Technology is becoming a crucial part of the classroom experience

by Aysia Lane, Reporter

From touch-screen computers to virtual assignments, the classroom has become a home to technology. Students have become accustomed to the paperless homeworks and online gradebooks, but it seems that a new era of technology is on the rise and coming to the classroom.

“I love [all the new technology],” statistics teacher Leila Park said. “I think it’s our third or fourth year teaching [statistics] in our district, so we need a lot [of resources] to plan out our curriculum.”

PISD issued out Google Chromebooks to all Plano classrooms in 2017, as a district initiative approved by the district’s board of trustees. The Chromebooks are part of a four-year plan to give students more access to technology in the classroom.

“We really try to incorporate a lot of technology into [the curriculum], especially since we have the Chromebooks,” Park said. “We’re trying to put all of our PowerPoints into what we call Nearpods.”

According to Park, Nearpods will be worked on during this summer and implemented for the upcoming 2019-2020 school year. Nearpod is a tool for teachers that allows them to create interactive lessons. The interactive lessons will give teachers a variety of features, such as live student response evaluations and post-lesson reports. The Nearpods will also be specific to PISD.

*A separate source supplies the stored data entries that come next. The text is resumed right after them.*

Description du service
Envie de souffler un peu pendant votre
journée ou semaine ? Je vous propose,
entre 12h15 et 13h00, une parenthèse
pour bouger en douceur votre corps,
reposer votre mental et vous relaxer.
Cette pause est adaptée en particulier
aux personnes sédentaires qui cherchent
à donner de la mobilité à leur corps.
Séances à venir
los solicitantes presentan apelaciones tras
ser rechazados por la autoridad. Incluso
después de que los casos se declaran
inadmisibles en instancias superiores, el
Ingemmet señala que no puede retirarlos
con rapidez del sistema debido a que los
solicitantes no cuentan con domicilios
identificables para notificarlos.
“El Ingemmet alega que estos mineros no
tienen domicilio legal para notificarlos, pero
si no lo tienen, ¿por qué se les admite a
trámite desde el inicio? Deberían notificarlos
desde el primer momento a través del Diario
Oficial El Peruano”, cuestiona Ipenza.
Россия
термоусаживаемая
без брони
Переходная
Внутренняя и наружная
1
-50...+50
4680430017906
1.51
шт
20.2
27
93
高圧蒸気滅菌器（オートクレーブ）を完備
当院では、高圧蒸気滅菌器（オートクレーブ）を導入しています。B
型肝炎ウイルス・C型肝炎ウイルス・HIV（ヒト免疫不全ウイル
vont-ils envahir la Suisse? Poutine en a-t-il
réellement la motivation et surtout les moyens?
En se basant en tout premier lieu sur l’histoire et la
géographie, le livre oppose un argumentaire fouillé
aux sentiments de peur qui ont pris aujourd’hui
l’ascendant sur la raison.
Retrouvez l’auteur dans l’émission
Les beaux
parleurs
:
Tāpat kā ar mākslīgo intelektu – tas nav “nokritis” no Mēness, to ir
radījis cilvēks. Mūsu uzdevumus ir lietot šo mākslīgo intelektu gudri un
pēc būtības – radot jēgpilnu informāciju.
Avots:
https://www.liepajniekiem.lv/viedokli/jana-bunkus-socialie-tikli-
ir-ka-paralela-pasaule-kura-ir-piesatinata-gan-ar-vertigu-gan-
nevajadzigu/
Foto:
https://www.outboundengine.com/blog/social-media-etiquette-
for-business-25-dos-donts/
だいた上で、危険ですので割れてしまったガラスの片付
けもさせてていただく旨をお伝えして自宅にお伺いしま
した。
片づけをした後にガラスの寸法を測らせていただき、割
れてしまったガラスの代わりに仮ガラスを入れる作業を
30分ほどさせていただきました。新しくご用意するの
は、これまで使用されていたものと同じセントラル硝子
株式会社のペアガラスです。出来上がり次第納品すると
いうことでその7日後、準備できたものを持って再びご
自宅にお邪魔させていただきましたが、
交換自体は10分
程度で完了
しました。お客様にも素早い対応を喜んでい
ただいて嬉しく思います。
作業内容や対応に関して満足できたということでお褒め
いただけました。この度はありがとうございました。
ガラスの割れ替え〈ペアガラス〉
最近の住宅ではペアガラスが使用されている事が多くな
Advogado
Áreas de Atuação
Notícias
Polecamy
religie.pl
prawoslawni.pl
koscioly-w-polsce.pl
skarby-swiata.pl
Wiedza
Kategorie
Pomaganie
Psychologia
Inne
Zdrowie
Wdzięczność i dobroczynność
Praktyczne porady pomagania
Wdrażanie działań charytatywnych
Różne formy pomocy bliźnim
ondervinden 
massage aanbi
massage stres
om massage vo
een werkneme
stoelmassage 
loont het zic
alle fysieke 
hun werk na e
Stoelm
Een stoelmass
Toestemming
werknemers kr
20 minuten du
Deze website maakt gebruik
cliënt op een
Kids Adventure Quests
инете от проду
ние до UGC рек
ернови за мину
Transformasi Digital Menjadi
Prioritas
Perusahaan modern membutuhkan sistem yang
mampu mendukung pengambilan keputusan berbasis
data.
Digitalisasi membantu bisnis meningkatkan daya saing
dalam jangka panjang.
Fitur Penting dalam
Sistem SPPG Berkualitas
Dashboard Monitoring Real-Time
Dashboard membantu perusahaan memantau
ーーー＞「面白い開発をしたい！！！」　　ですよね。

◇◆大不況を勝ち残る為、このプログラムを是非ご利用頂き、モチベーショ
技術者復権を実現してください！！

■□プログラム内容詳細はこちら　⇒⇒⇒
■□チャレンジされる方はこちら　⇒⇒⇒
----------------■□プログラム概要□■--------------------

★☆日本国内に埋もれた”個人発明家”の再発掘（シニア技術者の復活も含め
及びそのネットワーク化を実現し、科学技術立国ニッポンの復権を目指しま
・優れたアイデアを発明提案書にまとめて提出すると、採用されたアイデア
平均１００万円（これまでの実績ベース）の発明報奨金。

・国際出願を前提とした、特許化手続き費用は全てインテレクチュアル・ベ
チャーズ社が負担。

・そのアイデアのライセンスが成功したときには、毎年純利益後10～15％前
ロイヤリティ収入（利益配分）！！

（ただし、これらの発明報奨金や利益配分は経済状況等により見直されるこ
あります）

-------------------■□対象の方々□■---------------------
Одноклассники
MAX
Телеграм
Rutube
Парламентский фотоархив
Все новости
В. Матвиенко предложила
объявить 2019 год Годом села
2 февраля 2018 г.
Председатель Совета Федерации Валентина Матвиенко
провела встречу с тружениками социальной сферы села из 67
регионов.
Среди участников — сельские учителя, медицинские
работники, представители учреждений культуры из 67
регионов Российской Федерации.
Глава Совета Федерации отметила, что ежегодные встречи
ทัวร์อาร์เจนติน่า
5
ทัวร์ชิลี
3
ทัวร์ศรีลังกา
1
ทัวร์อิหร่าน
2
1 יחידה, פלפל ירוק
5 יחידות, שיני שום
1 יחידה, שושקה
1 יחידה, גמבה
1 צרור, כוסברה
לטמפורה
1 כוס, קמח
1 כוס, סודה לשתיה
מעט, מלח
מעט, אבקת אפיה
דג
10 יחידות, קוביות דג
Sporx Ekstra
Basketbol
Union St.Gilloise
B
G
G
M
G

Even with an influx of technology coming to the classroom and making life simpler for students and teachers alike, physical textbooks and “old-school’” methods of teaching may still be of use.

“Each student has been given a code to register for the textbook online, so when they’re in class they can use the hard-copy [textbooks] but outside of class they have to use the online textbook,” AP Environmental Science teacher Emily Baker said.

Technology is meant to be efficient and streamline daily processes, but teachers and students have experienced their fair share of technical difficulties that prove to make quick tasks more problematic.

“There have been a lot of issues [with students being able to] access the textbooks,” Park said. “Sometimes I would have instances where kids won’t be able to finish their homework because they couldn’t [access it].”

Even when things go smoothly and students successfully access the online materials, the assignments may not always be completed. Mastersed found that 65 percent of students report using a laptop for homework, opening themselves to an endless supply of distractions.

“I personally don’t like having an online textbook because honestly, in my experience, students are much less likely to access and use it,” Baker said. “A big part of [AP Environmental Science] is reading. There’s reading assigned every night and I would say maybe 50 to 60 percent of my students actually do the readings. It may even be less than that.”

Some students may not have the necessary technology accessible to them outside of school. PISD created a way to allow students access to textbooks and other classroom materials called [email protected]. The program provides a free home computer system to students that qualify.

PISD’s efforts to integrate more technology into the classroom have the potential to spark change in students’ learning experience for the better. Since it’s a turn in perspective

“[Technology] opens up a lot more opportunities that we might not have had in the past like virtual labs and other things that were either just out of our [budget], or just because we do have one of the largest AP Environmental programs in the country, so there are things we just can’t afford [to do],” Baker said. “[the labs we teach] really cool things, but technology allows for the virtual side of that.”